Assume I've got a database table with lots of names. Let me "flex match" against these names. I am unsure if "flex match" may be the proper term to make use of, but let us opt for that for the time being. There has been similar discussions on "fuzzy matching," but I am not necessarily thinking about phonetic matching. I am thinking about what I'd call purchased-subset-matching.
I wish it to work similar to QuickSilver (OSX) or Launchy (Home windows). Listed here are a couple of good examples of matches for any given search string:
durch ⇒ Massachusetts Institute of Technology
ffox ⇒ Fire**fox**
osx ⇒ Mac OS X
ms ⇒ Micro**s**oft Corporation
My finish goal is to possess a web site by having an auto-finishing text area that's data driven in the server.
Where I want assistance is in the proper way to handle the flex match around the server side against a sizable table. I've ideas in building my very own custom index while using Quicksilver scoring formula and perhaps some permutation index logic, but I'd rather not re-invent the wheel if another thing if easily available.
To sum up: What's the easiest method to obtain a fast flex match against a database table with lots of rows?
This does not answer my question directly, as well as the project I am focusing on, I recognized which i just did not need a server side component with this yet. To facilitate the customer side of my web application, I simply released two new free projects:
- LiquidMetal: This can be a Quicksilver-like scoring formula that scores strings against abbreviations. Helpful when building a catalog.
- Flexselect: a jQuery wordpress plugin that turns choose boxes into flex-matching incremental-finding controls.
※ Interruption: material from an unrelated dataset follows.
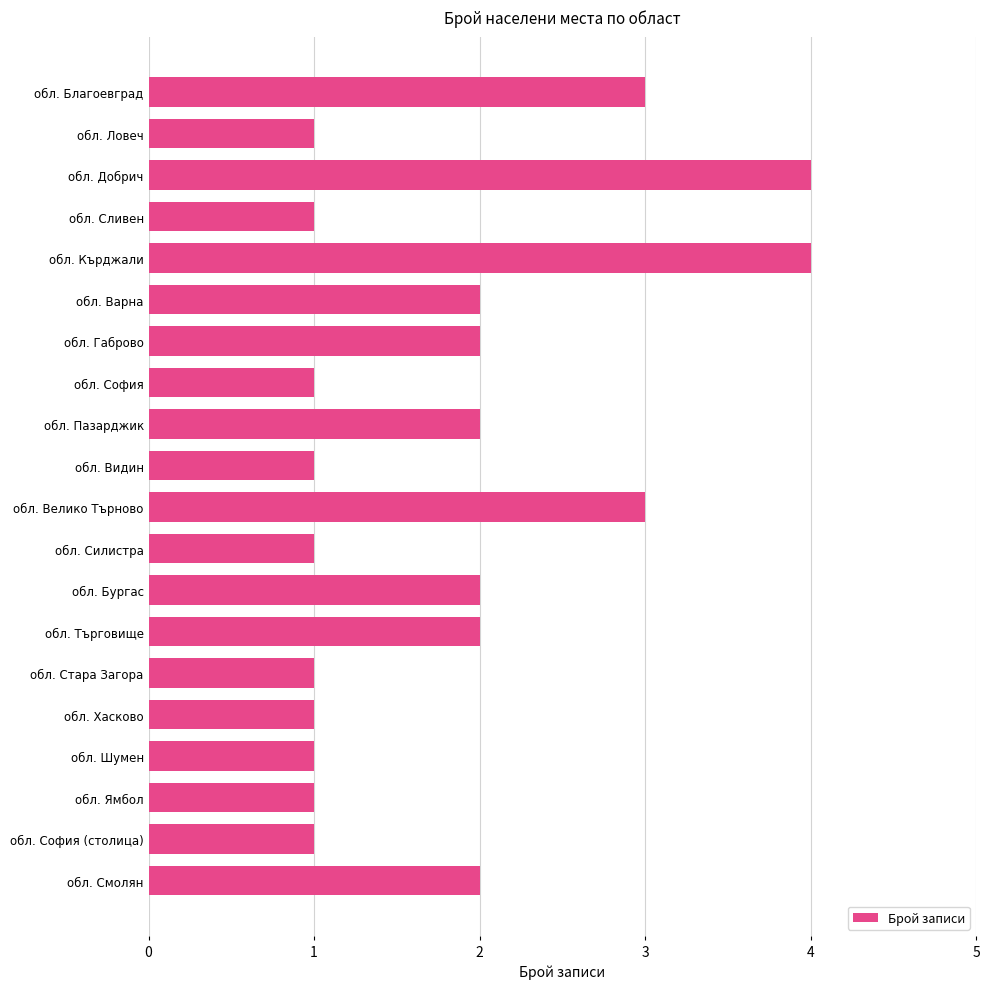

What is the change in value from обл. Пазарджик to обл. Благоевград?

+1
Think about it as being Quicksilver squooshed right into a choose box. It uses LiquidMetal to filter and sort the live results.
One way is always to simply do LIKE matches. Put a % between each character, after which pre and post the string, and check according to that. Clearly, which will pull in other activities for ms like 'multimedia systems', however, you could most likely pair by using another table that consists of 'suggested' matches, and sort by individuals too.